On Tuesday 02 October 2007 10:07:56 gimp_user wrote:
> On Thursday 27 September 2007 08:00:45 George Farris wrote:
> > Though you object to selective discussion of your discorse, you have
> > at least twice falsely referred to gimp's lack of a tool for "non-
> > distructive editing".  The term is a contradiction in itself.  Perhaps
> > you can take the time to explain your meaning?
> Yes I do object to selective discussion because it means no one else is
> able to follow the whole thread when bits get cut out so the thread gets
> chopped into fragmnents - each one then gets followed selectively. Readers
> then find they have to flip backwards and forwards to follow the
> discussion.
> As this was a diversion from an original topic in a separate thread, and
> because your question is such a good one,  I have decided to recast my
> original reply as a seperate topic and provide a little more detail.
> This is not the first time a lack of understanding about the
> term "non-destructive editing" has come up and you are  not the only one
> who has the mistaken belief that it is OK to falsely accuse others on this
> list of something equivalent to having
> >"falsely referred to gimp's lack of a tool for "non- distructive editing"
> when you do not even understand the term under discussion.
> I believe gimp is a "good enough" tool not to need inappropriate defensive
> reactions or ill-informed responses when its limitations are discussed. The
> discussion of limitations leads to enhancement and there his ample history
> of enhancement in Gimp's progress. Gimp is a substantial tool that, in
> common with all other tool sets has limitations and weaknesses. In
> non-destructive editing  Gimp's weaknesses are substantial, however once
> support for 16 bit per channel  AND native raw file handling has been
> developed the path will be open for solving the problem.

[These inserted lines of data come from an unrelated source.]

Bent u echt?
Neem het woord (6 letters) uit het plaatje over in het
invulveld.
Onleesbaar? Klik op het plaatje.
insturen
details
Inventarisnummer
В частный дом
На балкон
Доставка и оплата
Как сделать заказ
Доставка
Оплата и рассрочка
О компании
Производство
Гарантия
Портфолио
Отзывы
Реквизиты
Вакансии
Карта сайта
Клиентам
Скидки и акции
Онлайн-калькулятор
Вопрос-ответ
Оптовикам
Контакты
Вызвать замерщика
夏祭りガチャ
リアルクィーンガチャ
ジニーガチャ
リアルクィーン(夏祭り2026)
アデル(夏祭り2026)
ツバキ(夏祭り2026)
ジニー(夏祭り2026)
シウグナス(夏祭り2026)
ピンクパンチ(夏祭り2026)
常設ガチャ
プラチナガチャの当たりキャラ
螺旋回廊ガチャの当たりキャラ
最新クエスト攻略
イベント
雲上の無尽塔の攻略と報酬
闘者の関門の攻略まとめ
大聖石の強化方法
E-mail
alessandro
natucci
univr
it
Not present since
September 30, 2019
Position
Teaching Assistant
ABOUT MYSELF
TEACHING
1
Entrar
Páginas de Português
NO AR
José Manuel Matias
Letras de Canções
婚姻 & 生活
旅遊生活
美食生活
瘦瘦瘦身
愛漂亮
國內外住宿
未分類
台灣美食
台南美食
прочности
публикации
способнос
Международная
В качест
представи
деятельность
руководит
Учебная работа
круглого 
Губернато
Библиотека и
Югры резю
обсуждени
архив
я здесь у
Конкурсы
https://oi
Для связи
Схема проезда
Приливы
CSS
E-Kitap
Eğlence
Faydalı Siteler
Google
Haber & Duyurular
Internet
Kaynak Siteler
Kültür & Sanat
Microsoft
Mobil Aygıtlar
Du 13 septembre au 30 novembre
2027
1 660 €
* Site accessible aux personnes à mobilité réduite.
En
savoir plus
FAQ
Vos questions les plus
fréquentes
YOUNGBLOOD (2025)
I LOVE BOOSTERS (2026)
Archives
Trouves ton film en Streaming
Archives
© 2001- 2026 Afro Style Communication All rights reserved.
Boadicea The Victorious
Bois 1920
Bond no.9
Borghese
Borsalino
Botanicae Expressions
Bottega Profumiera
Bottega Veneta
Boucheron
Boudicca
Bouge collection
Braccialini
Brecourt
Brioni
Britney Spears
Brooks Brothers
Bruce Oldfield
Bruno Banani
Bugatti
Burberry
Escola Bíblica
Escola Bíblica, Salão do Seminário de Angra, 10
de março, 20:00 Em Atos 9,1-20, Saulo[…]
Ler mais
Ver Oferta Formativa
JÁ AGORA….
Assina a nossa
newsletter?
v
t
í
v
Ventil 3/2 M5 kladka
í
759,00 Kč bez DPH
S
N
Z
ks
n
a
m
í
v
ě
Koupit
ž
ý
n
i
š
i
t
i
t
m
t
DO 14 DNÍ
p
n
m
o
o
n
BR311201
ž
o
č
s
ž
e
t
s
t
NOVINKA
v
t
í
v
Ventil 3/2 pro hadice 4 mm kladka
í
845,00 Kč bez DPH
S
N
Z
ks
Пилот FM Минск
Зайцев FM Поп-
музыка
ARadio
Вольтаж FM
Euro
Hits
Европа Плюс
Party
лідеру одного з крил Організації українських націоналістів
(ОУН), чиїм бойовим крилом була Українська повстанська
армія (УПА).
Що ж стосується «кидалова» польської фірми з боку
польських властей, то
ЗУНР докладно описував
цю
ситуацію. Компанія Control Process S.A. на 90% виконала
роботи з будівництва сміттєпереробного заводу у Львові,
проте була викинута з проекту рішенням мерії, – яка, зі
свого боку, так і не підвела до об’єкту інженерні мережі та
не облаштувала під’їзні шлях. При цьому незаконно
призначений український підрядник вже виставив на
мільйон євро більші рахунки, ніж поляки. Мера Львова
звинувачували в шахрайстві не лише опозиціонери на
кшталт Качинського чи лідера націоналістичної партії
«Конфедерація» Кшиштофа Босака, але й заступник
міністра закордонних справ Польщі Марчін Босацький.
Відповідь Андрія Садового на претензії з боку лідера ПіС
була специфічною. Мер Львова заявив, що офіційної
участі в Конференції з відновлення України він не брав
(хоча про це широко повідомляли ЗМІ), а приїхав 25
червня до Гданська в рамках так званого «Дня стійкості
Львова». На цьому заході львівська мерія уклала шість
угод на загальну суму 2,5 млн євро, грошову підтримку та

> Before amplifying I do not want to you to have any mistaken impressions
> about   photoshop because one of my irritations with PS is that it does not
> yet fully achieve fully non-destructive editing. Its support for
> non-destructive editing is now quite substantial. It is getting there by a
> process of incremental improvement (whilst gimp cannot approach it) and
> each
> version seems to provide me with a more complete set (e.g. I have just
> upgraded to CS3 which, among other things, now has exposure adjustments
> available as a
> non-destructive layer whereas in CS2 exposure was not accomplished
> non-destructively.)
> By this I mean that one starts with loading the original image and that
> original can remain in the bottom of the stack. In the case of professional
> digital images that means raw files are sourced and loaded as 16bit images.

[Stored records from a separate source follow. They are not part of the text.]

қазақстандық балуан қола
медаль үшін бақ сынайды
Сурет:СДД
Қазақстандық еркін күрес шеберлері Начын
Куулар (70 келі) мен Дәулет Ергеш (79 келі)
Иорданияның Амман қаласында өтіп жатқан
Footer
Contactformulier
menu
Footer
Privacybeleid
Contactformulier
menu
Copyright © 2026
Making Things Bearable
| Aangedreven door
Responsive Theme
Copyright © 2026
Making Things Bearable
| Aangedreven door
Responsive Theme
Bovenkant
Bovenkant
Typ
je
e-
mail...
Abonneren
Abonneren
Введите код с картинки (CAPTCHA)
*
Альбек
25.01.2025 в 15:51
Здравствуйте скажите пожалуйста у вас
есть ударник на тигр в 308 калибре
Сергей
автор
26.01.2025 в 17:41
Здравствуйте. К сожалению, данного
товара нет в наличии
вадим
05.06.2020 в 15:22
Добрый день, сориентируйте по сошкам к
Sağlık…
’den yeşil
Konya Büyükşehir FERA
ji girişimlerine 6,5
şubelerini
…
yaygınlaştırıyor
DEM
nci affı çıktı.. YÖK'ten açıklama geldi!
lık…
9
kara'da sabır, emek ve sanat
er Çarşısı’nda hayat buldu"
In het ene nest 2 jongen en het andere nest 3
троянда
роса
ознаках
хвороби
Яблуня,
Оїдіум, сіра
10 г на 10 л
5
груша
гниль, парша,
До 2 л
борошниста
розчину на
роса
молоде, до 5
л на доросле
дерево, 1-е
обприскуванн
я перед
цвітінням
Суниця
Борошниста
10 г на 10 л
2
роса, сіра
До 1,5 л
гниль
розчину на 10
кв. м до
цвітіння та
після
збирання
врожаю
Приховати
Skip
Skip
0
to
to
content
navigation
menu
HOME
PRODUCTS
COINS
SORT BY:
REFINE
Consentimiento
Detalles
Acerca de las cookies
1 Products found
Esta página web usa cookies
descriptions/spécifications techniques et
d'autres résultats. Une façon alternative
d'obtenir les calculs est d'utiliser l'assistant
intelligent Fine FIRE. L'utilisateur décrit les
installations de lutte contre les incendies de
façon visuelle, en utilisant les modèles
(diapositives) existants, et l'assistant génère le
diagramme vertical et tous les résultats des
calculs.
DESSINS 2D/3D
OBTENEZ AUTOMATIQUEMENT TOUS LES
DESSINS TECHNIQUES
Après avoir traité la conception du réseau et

> Non-destructive editing can, for example, be accomplished by having each
> edit take place as a layer which can, at any later point, be revisited,
> either by by the original image manipulator or anyone further down the
> chain. That layer can therefore be tweaked later in the process.  There are
> some processes in PS that cannot be accomplished non-destructively but as
> Gimp does not even start with the ability to load a raw image or even an
> image at 16 bit we cannot begin the process.

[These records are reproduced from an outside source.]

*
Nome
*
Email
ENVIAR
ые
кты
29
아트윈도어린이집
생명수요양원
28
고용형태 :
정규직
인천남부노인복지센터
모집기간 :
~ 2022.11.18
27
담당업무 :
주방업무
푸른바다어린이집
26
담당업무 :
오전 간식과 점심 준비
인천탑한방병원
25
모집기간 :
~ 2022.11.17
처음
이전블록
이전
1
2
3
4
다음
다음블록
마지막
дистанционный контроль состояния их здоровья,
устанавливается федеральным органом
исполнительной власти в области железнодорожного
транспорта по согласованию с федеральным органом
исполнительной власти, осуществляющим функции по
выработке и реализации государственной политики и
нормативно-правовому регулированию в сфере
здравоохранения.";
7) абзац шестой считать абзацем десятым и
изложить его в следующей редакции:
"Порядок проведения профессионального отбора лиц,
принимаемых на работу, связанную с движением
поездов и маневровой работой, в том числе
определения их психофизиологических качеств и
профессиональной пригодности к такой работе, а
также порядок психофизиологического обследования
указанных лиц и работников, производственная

> With non-destructive editing every individual edit can be selectively
> applied to the output (to screen, printer etc). Each edit is not applied to
> the original which remains intact. For example it means I could apply two
> alternative exposure corrections. At a very much later stage, and after
> much subsequent editing, either I or someone on some other machine, could
> print 4 copies namely the original without either  correction, with the
> first correction only, the second correction, or the sum of both
> corrections.
> Non-destructive editing also implies the ability to transfer files between
> people and organization in a form that they can amend the edits applied by
> previous manipulators.
> This is not a complete answer because there is more to it but I hope I have
> geven enough information to help explain why non-destructive editing is not
> a contradiction and also to ask you to withdraw your rather unkind and
> inappropriate accusation of falsity.
One thing I forgot to mention is that if you are simply trying to edit an 
image for your own use and can revisit the original then the absense of 
non-destrucitve editing features may not be a handicap. The point is to know 
what you can and cannot do with each and every toolset and when a tool is 
appropriate to your needs and when it is not.